== Task objective ==
If "CROSS" shows up in a line of the material, return that line.

== Extracted information ==
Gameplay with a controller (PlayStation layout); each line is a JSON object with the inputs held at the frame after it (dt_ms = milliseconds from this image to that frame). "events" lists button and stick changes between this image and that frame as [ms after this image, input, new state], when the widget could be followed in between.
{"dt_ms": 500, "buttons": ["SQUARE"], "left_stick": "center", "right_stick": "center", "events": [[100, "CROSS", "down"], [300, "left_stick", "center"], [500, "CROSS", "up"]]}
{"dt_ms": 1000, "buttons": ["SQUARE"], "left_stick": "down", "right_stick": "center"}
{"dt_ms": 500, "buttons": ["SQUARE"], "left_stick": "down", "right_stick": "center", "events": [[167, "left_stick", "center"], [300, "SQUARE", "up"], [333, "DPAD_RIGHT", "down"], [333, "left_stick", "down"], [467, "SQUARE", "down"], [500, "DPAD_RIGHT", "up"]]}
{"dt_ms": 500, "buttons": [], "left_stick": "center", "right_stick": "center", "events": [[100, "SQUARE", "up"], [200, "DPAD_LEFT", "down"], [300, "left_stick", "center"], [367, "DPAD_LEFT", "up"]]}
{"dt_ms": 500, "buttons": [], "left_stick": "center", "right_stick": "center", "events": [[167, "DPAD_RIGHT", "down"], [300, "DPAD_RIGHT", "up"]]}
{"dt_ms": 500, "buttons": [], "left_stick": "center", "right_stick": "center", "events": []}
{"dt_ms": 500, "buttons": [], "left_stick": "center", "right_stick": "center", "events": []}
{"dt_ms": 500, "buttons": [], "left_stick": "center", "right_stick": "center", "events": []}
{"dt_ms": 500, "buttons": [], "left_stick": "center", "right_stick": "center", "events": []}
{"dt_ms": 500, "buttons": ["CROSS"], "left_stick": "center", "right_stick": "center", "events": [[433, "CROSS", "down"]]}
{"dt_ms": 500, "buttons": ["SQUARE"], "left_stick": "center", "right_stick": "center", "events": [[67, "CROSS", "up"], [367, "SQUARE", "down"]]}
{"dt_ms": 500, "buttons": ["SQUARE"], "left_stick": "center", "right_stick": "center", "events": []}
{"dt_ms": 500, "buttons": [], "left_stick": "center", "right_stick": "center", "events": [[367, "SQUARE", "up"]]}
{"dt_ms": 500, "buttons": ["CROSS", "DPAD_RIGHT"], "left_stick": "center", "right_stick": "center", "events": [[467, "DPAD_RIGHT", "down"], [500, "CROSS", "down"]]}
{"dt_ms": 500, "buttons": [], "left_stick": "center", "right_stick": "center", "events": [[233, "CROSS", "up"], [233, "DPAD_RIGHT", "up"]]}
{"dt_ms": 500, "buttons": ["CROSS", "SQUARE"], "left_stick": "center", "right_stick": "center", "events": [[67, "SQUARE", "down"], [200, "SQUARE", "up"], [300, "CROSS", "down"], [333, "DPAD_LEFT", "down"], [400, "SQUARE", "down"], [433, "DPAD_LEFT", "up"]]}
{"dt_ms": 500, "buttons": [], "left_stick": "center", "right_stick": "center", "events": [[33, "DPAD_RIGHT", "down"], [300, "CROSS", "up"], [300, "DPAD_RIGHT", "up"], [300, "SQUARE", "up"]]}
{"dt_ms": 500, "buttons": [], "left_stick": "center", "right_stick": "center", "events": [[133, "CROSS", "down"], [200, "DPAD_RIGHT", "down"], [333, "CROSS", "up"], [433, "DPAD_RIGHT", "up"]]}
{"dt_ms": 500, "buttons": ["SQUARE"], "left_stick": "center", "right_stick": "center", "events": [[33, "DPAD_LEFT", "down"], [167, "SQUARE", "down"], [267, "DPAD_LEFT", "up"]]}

== Exercise output ==
{"dt_ms": 500, "buttons": ["SQUARE"], "left_stick": "center", "right_stick": "center", "events": [[100, "CROSS", "down"], [300, "left_stick", "center"], [500, "CROSS", "up"]]}
{"dt_ms": 500, "buttons": ["CROSS"], "left_stick": "center", "right_stick": "center", "events": [[433, "CROSS", "down"]]}
{"dt_ms": 500, "buttons": ["SQUARE"], "left_stick": "center", "right_stick": "center", "events": [[67, "CROSS", "up"], [367, "SQUARE", "down"]]}
{"dt_ms": 500, "buttons": ["CROSS", "DPAD_RIGHT"], "left_stick": "center", "right_stick": "center", "events": [[467, "DPAD_RIGHT", "down"], [500, "CROSS", "down"]]}
{"dt_ms": 500, "buttons": [], "left_stick": "center", "right_stick": "center", "events": [[233, "CROSS", "up"], [233, "DPAD_RIGHT", "up"]]}
{"dt_ms": 500, "buttons": ["CROSS", "SQUARE"], "left_stick": "center", "right_stick": "center", "events": [[67, "SQUARE", "down"], [200, "SQUARE", "up"], [300, "CROSS", "down"], [333, "DPAD_LEFT", "down"], [400, "SQUARE", "down"], [433, "DPAD_LEFT", "up"]]}
{"dt_ms": 500, "buttons": [], "left_stick": "center", "right_stick": "center", "events": [[33, "DPAD_RIGHT", "down"], [300, "CROSS", "up"], [300, "DPAD_RIGHT", "up"], [300, "SQUARE", "up"]]}
{"dt_ms": 500, "buttons": [], "left_stick": "center", "right_stick": "center", "events": [[133, "CROSS", "down"], [200, "DPAD_RIGHT", "down"], [333, "CROSS", "up"], [433, "DPAD_RIGHT", "up"]]}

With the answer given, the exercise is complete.